(The data begins)

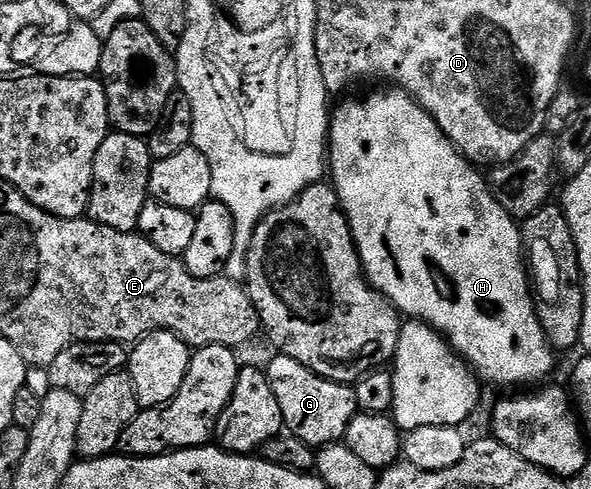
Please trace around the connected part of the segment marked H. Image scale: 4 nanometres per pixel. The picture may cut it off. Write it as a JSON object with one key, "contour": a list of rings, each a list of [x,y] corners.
{"contour":[[[398,86],[384,88],[387,88],[384,92],[375,92],[364,100],[351,100],[348,104],[341,105],[336,112],[334,109],[329,120],[329,176],[332,176],[330,179],[333,181],[334,190],[351,227],[355,249],[358,250],[359,260],[363,263],[363,275],[404,317],[430,324],[436,332],[442,334],[447,343],[471,365],[480,381],[488,380],[489,383],[500,384],[503,388],[509,387],[510,384],[531,386],[536,382],[546,381],[543,379],[555,368],[557,352],[551,347],[551,341],[548,340],[547,332],[541,326],[535,309],[533,284],[529,279],[529,265],[523,247],[523,233],[516,217],[503,209],[498,195],[492,191],[489,184],[487,189],[487,184],[479,173],[482,171],[451,143],[451,139],[440,130],[434,118],[416,100],[412,100],[408,92]]]}

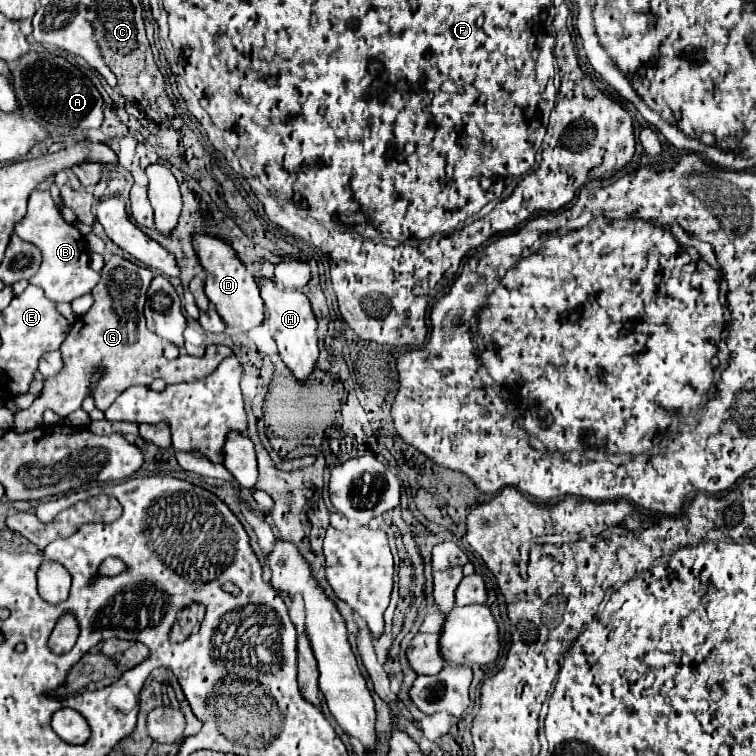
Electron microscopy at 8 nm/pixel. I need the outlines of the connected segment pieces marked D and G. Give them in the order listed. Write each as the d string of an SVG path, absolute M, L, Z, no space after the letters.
M206 232L192 234L192 246L196 250L196 256L202 268L206 270L206 280L204 280L206 296L214 304L216 312L222 316L226 326L248 332L256 328L258 324L262 324L264 322L264 302L260 298L260 288L256 286L254 276L246 270L238 254L232 250L232 246L226 244L226 240L214 234L206 234Z
M120 256L108 258L106 266L100 272L100 282L92 290L94 306L72 324L72 332L64 340L64 348L60 348L64 358L64 372L60 372L56 380L46 380L38 400L34 400L28 410L16 414L10 428L12 432L24 434L40 428L44 410L52 410L62 418L78 410L88 390L88 368L96 368L96 364L106 366L106 376L104 380L100 380L100 388L96 388L94 392L96 408L104 412L130 386L152 384L154 378L162 378L166 384L200 380L204 376L210 376L216 370L216 364L232 354L228 346L208 346L202 358L180 354L174 360L166 360L162 338L148 332L144 320L146 290L152 276L154 274L148 268L136 266Z

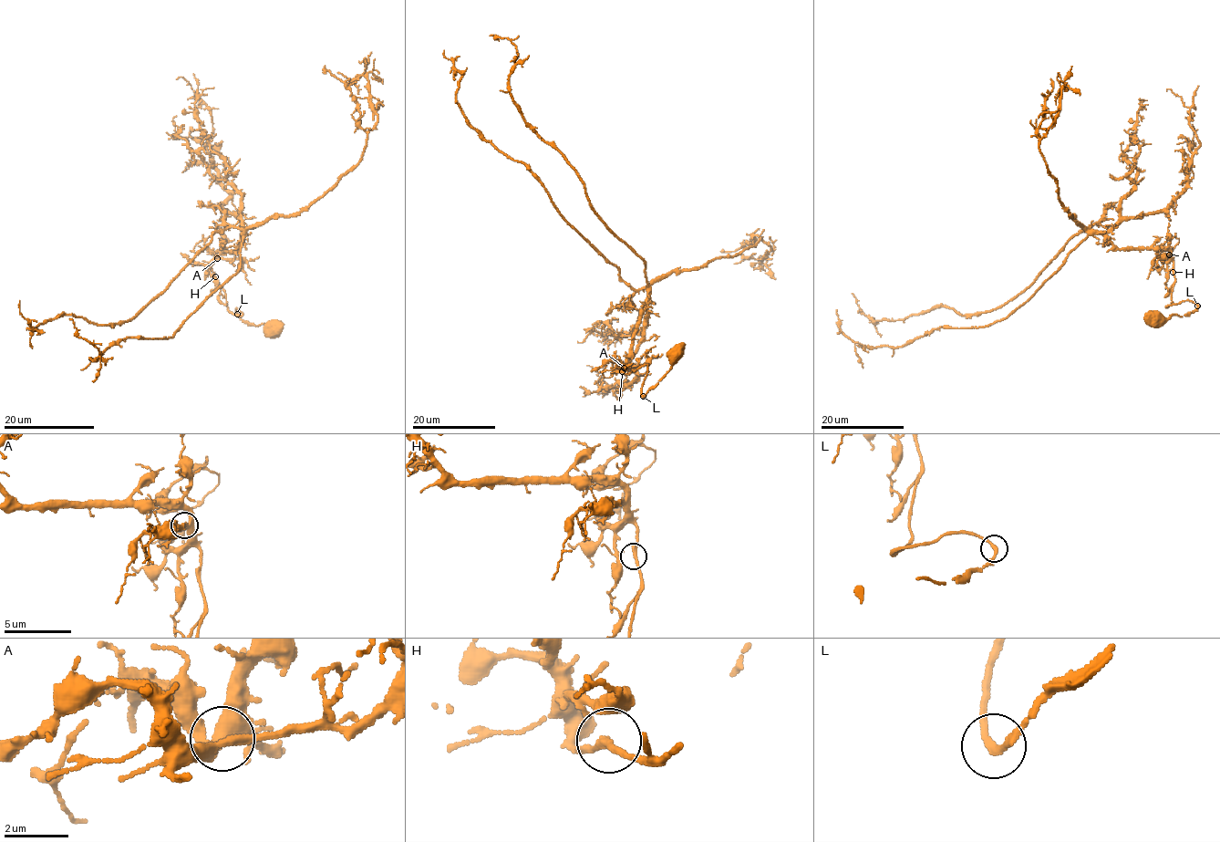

(The data ends)

Repeat the material line for line. Pictures stay out of the copy.

◆ Result
Please trace around the connected part of the segment marked H. Image scale: 4 nanometres per pixel. The picture may cut it off. Write it as a JSON object with one key, "contour": a list of rings, each a list of [x,y] corners.
{"contour":[[[398,86],[384,88],[387,88],[384,92],[375,92],[364,100],[351,100],[348,104],[341,105],[336,112],[334,109],[329,120],[329,176],[332,176],[330,179],[333,181],[334,190],[351,227],[355,249],[358,250],[359,260],[363,263],[363,275],[404,317],[430,324],[436,332],[442,334],[447,343],[471,365],[480,381],[488,380],[489,383],[500,384],[503,388],[509,387],[510,384],[531,386],[536,382],[546,381],[543,379],[555,368],[557,352],[551,347],[551,341],[548,340],[547,332],[541,326],[535,309],[533,284],[529,279],[529,265],[523,247],[523,233],[516,217],[503,209],[498,195],[492,191],[489,184],[487,189],[487,184],[479,173],[482,171],[451,143],[451,139],[440,130],[434,118],[416,100],[412,100],[408,92]]]}

Electron microscopy at 8 nm/pixel. I need the outlines of the connected segment pieces marked D and G. Give them in the order listed. Write each as the d string of an SVG path, absolute M, L, Z, no space after the letters.
M206 232L192 234L192 246L196 250L196 256L202 268L206 270L206 280L204 280L206 296L214 304L216 312L222 316L226 326L248 332L256 328L258 324L262 324L264 322L264 302L260 298L260 288L256 286L254 276L246 270L238 254L232 250L232 246L226 244L226 240L214 234L206 234Z
M120 256L108 258L106 266L100 272L100 282L92 290L94 306L72 324L72 332L64 340L64 348L60 348L64 358L64 372L60 372L56 380L46 380L38 400L34 400L28 410L16 414L10 428L12 432L24 434L40 428L44 410L52 410L62 418L78 410L88 390L88 368L96 368L96 364L106 366L106 376L104 380L100 380L100 388L96 388L94 392L96 408L104 412L130 386L152 384L154 378L162 378L166 384L200 380L204 376L210 376L216 370L216 364L232 354L228 346L208 346L202 358L180 354L174 360L166 360L162 338L148 332L144 320L146 290L152 276L154 274L148 268L136 266Z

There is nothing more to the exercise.